(Collection entries):

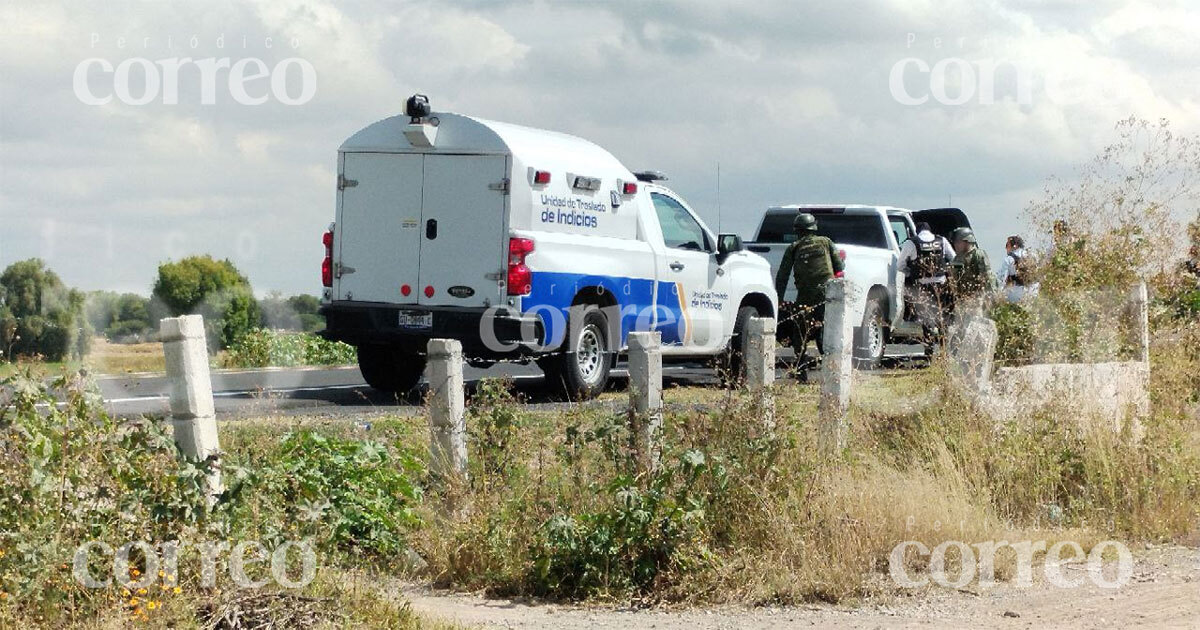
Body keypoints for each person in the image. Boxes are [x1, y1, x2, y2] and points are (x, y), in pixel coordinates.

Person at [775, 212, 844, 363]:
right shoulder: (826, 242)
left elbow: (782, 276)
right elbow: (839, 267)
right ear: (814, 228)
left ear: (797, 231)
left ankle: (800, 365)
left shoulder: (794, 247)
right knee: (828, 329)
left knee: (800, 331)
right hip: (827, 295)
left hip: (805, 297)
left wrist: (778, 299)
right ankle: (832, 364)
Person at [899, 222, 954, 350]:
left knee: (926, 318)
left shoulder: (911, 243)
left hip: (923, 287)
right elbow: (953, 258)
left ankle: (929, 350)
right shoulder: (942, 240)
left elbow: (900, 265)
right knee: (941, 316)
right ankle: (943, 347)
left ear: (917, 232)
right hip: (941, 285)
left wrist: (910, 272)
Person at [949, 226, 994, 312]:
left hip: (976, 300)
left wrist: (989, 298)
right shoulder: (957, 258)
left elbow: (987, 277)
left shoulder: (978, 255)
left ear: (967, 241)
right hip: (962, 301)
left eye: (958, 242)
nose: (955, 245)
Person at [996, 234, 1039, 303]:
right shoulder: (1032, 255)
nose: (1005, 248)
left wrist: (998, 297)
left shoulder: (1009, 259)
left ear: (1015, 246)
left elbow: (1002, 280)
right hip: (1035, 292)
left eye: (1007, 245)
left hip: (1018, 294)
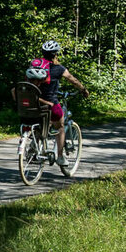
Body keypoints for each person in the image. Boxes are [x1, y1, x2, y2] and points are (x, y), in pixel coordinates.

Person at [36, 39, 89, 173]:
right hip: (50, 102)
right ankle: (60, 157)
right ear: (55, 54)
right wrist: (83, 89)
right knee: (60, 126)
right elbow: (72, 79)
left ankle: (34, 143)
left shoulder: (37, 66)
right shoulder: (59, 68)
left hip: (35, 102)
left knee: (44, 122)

(WHAT YOU WILL DO):
Copy every line above exactly, leaving no picture in the copy.

(SOLUTION FOR THIS EXERCISE):
Body keypoints for each person in the image. Boxes are [x1, y1, x2, y2] and points are (x, y), in pixel coordinates.

Person at [775, 212, 844, 363]:
right shoulder: (826, 242)
left elbow: (782, 276)
right elbow: (839, 267)
right ear: (814, 228)
left ear: (797, 231)
left ankle: (800, 365)
left shoulder: (794, 247)
right knee: (828, 329)
left knee: (800, 331)
right hip: (827, 295)
left hip: (805, 297)
left wrist: (778, 299)
right ankle: (832, 364)
Person at [899, 222, 954, 350]:
left knee: (926, 318)
left shoulder: (911, 243)
left hip: (923, 287)
right elbow: (953, 258)
left ankle: (929, 350)
right shoulder: (942, 240)
left elbow: (900, 265)
right knee: (941, 316)
right ankle: (943, 347)
left ear: (917, 232)
right hip: (941, 285)
left wrist: (910, 272)
Person at [949, 226, 994, 312]:
left hip: (976, 300)
left wrist: (989, 298)
right shoulder: (957, 258)
left elbow: (987, 277)
left shoulder: (978, 255)
left ear: (967, 241)
right hip: (962, 301)
left eye: (958, 242)
nose: (955, 245)
Person at [996, 234, 1039, 303]:
right shoulder: (1032, 255)
nose: (1005, 248)
left wrist: (998, 297)
left shoulder: (1009, 259)
left ear: (1015, 246)
left elbow: (1002, 280)
right hip: (1035, 292)
left eye: (1007, 245)
left hip: (1018, 294)
Body keypoints for each person in the image. Boxes are [x1, y1, x2, y2] and points are (x, y), in pixel coordinates.

Person at [36, 39, 89, 173]:
right hip: (50, 102)
right ankle: (60, 157)
right ear: (55, 54)
right wrist: (83, 89)
right knee: (60, 126)
right elbow: (72, 79)
left ankle: (34, 143)
left shoulder: (37, 66)
right shoulder: (59, 68)
left hip: (35, 102)
left knee: (44, 122)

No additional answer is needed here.